Task requirements: Every record below should be printed exactly as given.

Data supplied:
= Beginning of Section =

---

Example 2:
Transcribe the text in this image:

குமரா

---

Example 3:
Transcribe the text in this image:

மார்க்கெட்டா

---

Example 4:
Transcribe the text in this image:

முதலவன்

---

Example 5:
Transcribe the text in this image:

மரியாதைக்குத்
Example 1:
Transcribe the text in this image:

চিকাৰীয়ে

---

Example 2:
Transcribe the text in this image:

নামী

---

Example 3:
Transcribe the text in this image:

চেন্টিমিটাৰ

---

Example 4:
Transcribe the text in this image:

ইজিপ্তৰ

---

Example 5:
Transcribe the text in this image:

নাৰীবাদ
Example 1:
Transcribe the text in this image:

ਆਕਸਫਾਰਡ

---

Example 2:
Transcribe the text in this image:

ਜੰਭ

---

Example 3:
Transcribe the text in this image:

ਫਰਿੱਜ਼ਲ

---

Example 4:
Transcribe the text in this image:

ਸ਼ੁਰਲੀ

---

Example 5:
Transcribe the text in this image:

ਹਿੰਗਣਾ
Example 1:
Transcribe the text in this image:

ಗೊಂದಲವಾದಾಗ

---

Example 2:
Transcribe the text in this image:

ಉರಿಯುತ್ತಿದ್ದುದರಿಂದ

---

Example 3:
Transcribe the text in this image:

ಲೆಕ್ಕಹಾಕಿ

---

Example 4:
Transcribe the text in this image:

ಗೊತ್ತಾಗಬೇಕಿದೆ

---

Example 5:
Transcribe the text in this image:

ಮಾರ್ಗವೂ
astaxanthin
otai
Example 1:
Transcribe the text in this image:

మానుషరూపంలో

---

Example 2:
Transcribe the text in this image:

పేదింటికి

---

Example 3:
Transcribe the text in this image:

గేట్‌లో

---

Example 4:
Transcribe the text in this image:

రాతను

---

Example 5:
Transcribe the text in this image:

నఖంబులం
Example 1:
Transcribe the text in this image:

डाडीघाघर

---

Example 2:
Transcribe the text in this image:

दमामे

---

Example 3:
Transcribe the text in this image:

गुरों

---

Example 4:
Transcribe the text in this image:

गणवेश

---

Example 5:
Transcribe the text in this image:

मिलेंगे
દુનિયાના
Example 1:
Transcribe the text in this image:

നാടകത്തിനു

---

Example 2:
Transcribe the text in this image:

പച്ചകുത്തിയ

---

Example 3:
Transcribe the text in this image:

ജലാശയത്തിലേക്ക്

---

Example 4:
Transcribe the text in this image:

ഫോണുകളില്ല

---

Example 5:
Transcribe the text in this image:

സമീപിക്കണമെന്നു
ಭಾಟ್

= End of Section =

Your response:
---

Example 2:
Transcribe the text in this image:

குமரா

---

Example 3:
Transcribe the text in this image:

மார்க்கெட்டா

---

Example 4:
Transcribe the text in this image:

முதலவன்

---

Example 5:
Transcribe the text in this image:

மரியாதைக்குத்
Example 1:
Transcribe the text in this image:

চিকাৰীয়ে

---

Example 2:
Transcribe the text in this image:

নামী

---

Example 3:
Transcribe the text in this image:

চেন্টিমিটাৰ

---

Example 4:
Transcribe the text in this image:

ইজিপ্তৰ

---

Example 5:
Transcribe the text in this image:

নাৰীবাদ
Example 1:
Transcribe the text in this image:

ਆਕਸਫਾਰਡ

---

Example 2:
Transcribe the text in this image:

ਜੰਭ

---

Example 3:
Transcribe the text in this image:

ਫਰਿੱਜ਼ਲ

---

Example 4:
Transcribe the text in this image:

ਸ਼ੁਰਲੀ

---

Example 5:
Transcribe the text in this image:

ਹਿੰਗਣਾ
Example 1:
Transcribe the text in this image:

ಗೊಂದಲವಾದಾಗ

---

Example 2:
Transcribe the text in this image:

ಉರಿಯುತ್ತಿದ್ದುದರಿಂದ

---

Example 3:
Transcribe the text in this image:

ಲೆಕ್ಕಹಾಕಿ

---

Example 4:
Transcribe the text in this image:

ಗೊತ್ತಾಗಬೇಕಿದೆ

---

Example 5:
Transcribe the text in this image:

ಮಾರ್ಗವೂ
astaxanthin
otai
Example 1:
Transcribe the text in this image:

మానుషరూపంలో

---

Example 2:
Transcribe the text in this image:

పేదింటికి

---

Example 3:
Transcribe the text in this image:

గేట్‌లో

---

Example 4:
Transcribe the text in this image:

రాతను

---

Example 5:
Transcribe the text in this image:

నఖంబులం
Example 1:
Transcribe the text in this image:

डाडीघाघर

---

Example 2:
Transcribe the text in this image:

दमामे

---

Example 3:
Transcribe the text in this image:

गुरों

---

Example 4:
Transcribe the text in this image:

गणवेश

---

Example 5:
Transcribe the text in this image:

मिलेंगे
દુનિયાના
Example 1:
Transcribe the text in this image:

നാടകത്തിനു

---

Example 2:
Transcribe the text in this image:

പച്ചകുത്തിയ

---

Example 3:
Transcribe the text in this image:

ജലാശയത്തിലേക്ക്

---

Example 4:
Transcribe the text in this image:

ഫോണുകളില്ല

---

Example 5:
Transcribe the text in this image:

സമീപിക്കണമെന്നു
ಭಾಟ್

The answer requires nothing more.